Though Ahern won the primary by only 800 votes and despite frequent criticism in the press, he was not expected to lose. In 1986, he beat Holland by a 2-to-1 margin, and this year Republican leaders rarely mentioned Holland as one of their biggest hopes for a council seat.
Ahern's council colleagues said they never saw the upset coming.
"I was amazed," said retiring Councilwoman Carole B. Baker, D-Severna Park. "I didn't have a clue."
"It was a surprise to everyone," said Gilligan.
In retrospect, however, there were signs that Ahern was in trouble.
During his campaign, Holland criticized Ahern for growing out of touch with his constituents, pandering to the "good old boy" network of North County politicians and ignoring contemporary problems.
Gilligan said those accusations were largely unfounded. "He had expanded his horizons after he came back from his illness," he said, referring to Ahern's bout with nervous exhaustion in 1988. "He was genuinely working with (environmentalists and other activists).
"(His defeat) was just the cumulative effect of a whole lot of negative things that were reported over the years, and the whole mood of the electorate in this election.

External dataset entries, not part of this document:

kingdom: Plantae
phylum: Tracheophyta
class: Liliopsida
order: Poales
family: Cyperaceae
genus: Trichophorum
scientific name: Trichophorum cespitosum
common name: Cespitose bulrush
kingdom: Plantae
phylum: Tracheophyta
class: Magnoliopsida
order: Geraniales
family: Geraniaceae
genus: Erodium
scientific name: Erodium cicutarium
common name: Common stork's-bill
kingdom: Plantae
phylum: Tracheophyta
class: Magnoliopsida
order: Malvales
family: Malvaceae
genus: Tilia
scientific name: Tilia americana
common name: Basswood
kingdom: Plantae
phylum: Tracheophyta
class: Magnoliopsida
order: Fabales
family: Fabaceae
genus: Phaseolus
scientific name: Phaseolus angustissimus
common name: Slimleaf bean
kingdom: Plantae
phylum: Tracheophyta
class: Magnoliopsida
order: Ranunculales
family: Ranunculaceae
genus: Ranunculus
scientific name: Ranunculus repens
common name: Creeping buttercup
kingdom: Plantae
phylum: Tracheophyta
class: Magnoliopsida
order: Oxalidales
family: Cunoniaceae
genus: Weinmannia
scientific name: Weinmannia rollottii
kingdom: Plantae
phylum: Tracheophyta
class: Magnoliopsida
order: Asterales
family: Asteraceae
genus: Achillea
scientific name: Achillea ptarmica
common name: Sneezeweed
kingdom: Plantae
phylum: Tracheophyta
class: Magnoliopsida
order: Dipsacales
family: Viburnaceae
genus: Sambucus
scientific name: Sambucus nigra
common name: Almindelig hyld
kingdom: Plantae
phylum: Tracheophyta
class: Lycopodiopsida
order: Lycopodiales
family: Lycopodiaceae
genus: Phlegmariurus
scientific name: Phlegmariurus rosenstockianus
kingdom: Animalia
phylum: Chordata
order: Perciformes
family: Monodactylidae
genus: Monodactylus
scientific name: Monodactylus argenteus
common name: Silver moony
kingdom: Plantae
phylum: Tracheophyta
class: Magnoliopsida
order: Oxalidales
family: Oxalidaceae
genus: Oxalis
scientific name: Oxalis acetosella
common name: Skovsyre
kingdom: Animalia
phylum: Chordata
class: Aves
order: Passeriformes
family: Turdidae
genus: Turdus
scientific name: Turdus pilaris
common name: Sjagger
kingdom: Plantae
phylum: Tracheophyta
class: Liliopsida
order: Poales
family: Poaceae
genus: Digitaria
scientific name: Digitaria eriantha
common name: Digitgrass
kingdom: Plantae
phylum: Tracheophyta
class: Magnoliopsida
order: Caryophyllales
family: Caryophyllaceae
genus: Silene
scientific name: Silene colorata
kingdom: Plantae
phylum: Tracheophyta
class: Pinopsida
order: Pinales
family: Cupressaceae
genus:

He was ripe for picking."
Mary Rosso, a North County environmentalist who served on Ahern's comprehensive rezoning committee, said the press has been "excruciatingly hard" on Ahern. "He was never given credit. As long as he's been in there they've hounded him. Contrary to what people say, he's very sensitive to those things."
Rosso said she saw Ahern on election night. "He was very resigned. I know he's hurting real bad inside."
"It's sad," Holland said, "but I went through that three times when I lost."
Besides losing to Ahern in 1986, Holland ran unsuccessfully for the House of Delegates in 1978 and 1982. He was a Democrat at that time, switching to the GOP after his 1982 campaign "because my own philosophy was more in line with the Republican party."
Holland, a sales representative for a beverage company, confesses to being "overwhelmed" by the magnitude of his 2,770-vote victory. Ahern won only five of the district's 18 precincts.
"I knew something was going to happen, but I never thought it would happen to the degree that it did happen," Holland said.
Now that he's elected, Holland said he wants to start a "community council" made up of representatives from each community association in the 3rd District, which runs from the Baltimore city line to the Magothy River and west to Route 2.
"We'll meet monthly to discuss what's going on in the district. I will be hearing feedback from them about what's going on in the community, and they will be kept informed about what's going on on the council.
"My philosophy of government is to bring all the people in to the process. I am going to be effective and responsive, and give people back a say in local government."